Friday, May 1, 2009

Pediatrics

I am currently finishing up my pediatrics rotation. While I absolutely love working with kids, the constant focus on The Obesity Epidemic has been infuriating and exhausting. I gave a presentation to the department today, and while I usually talk directly about HAES in these contexts, I just couldn't cope with that kind of hostility after over a month of it. So I spoke about a related topic -- treatment of Anorexia Nervosa.

I spoke about Family Based Treatment, and how it is the only treatment for AN that has reasonable evidence behind it. I discussed how FBT works. I talked about the absence of evidence that families of teens with AN are themselves pathologic. Many of the audience members had a big problem with this. The argument that most families have pathology, particularly if you put a big microscope under them, so you shouldn't use anecdotal evidence to villify families of teens with AN was not convincing apparently. Plus, you know, the lack of evidence.

Problem> How would you translate this sentence from the pediatrics blog post into Spanish: "I am currently finishing up my pediatrics rotation."? The entries stand apart from the blog post and are separate material.

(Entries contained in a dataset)
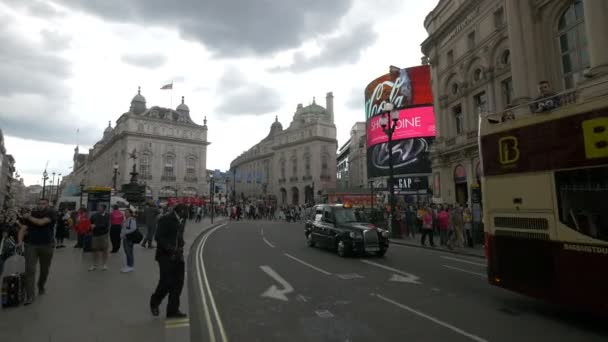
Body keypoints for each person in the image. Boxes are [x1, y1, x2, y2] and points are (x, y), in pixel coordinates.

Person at [150, 204, 188, 318]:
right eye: (186, 211)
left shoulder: (182, 219)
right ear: (181, 211)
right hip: (165, 255)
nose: (188, 213)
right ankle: (154, 302)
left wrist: (181, 244)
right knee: (166, 282)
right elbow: (158, 237)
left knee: (178, 284)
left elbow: (178, 235)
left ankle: (172, 310)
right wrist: (170, 248)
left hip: (178, 255)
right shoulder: (165, 219)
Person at [21, 198, 57, 305]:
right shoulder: (31, 213)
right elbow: (23, 228)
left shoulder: (52, 213)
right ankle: (30, 296)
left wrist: (28, 217)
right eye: (39, 203)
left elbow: (41, 223)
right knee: (30, 270)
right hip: (31, 245)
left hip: (47, 245)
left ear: (47, 205)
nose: (41, 205)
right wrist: (19, 241)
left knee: (44, 270)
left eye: (43, 204)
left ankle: (41, 285)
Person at [89, 204, 110, 271]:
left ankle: (104, 264)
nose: (98, 208)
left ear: (104, 209)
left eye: (100, 207)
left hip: (103, 235)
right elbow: (90, 222)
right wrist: (90, 226)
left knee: (104, 250)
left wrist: (96, 226)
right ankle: (94, 265)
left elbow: (105, 225)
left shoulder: (107, 215)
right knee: (95, 250)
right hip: (95, 235)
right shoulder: (94, 215)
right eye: (98, 207)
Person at [120, 209, 138, 273]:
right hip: (125, 238)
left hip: (129, 239)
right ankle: (128, 265)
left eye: (127, 212)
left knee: (129, 252)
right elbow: (123, 228)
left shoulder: (132, 220)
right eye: (125, 212)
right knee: (127, 252)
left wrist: (125, 232)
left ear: (130, 213)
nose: (125, 214)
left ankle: (130, 266)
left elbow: (133, 228)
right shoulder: (126, 220)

Reply> Actualmente estoy terminando mi rotación de pediatría.